Several companies have already started using the API during its early rollout, with the first major partners including Replit, Cline, and Box. Replit CEO Amjad Masad said the combination of a one-million-token context window, multimodal abilities, and advanced coding features could change how developers build software at scale, according to Investing.com. Cline CEO Saoud Rizwan said the model's flexible tool use and competitive pricing make it attractive for developers handling large coding workloads. Box Vice President of AI Products Yashodha Bhavnani said Muse Spark 1.1 performed on the same level as some of the industry's leading AI models during Box's internal testing, according to Investing.com. Meta plans to replace the current Llama AI models used in WhatsApp, Instagram, Facebook, and Meta smart glasses with Muse Spark, indicating the model's strategic importance across Meta's platform ecosystem. Version 1.1 is available now in "Thinking" mode through the Meta AI app and website, with the model already powering a wide range of features across Facebook, Instagram, WhatsApp, and the Meta AI app.

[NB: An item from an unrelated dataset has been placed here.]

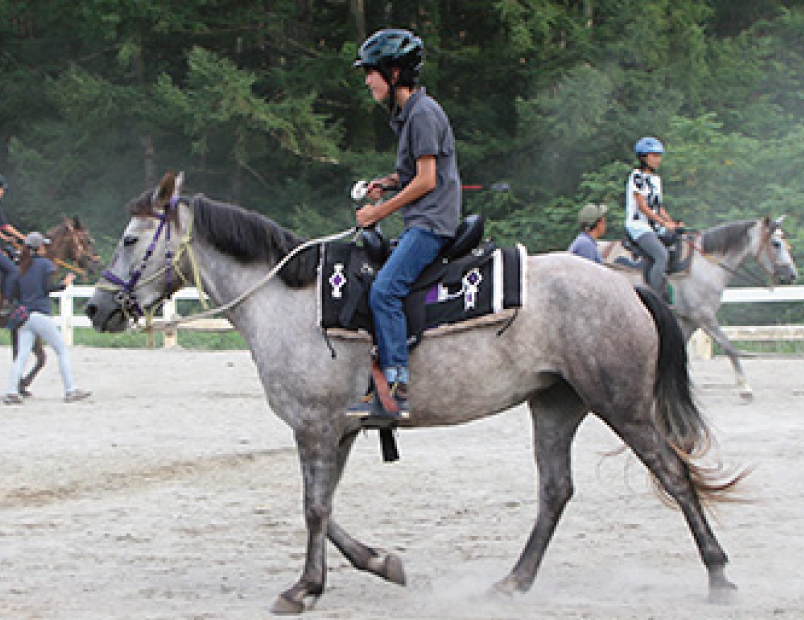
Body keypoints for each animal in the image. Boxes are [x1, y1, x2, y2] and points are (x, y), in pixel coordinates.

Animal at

Meta carried out extensive safety testing before releasing Muse Spark 1.1, looking for risks involving chemical and biological misuse, cybersecurity threats, and situations where AI systems could lose control. Meta said Muse Spark 1.1 stayed within its safety limits and that a detailed safety report will be released soon. While Meta previously emphasized releasing its Llama family models to the open-source community, the company is now focusing on selling access to proprietary AI models as part of its strategic pivot under Alexandr Wang's leadership. Wang confirmed Meta remains "committed to open source" and that MSL has a "variant of Muse Spark that is in development that we do intend to open source," though he declined to specify timing. Meta is currently training a more powerful AI model, code-named Watermelon, but didn't say when it would be released, indicating continued investment in AI development despite Wall Street pressure for returns on massive AI infrastructure investments. Longer term, Wang is pursuing a vision of a more agentic Meta AI that could handle tasks like planning a party or a vacation and take more direct action on its own, seeing Meta's strength in its billions of users and how much the company knows about them: "That's really the part that no one else can replicate."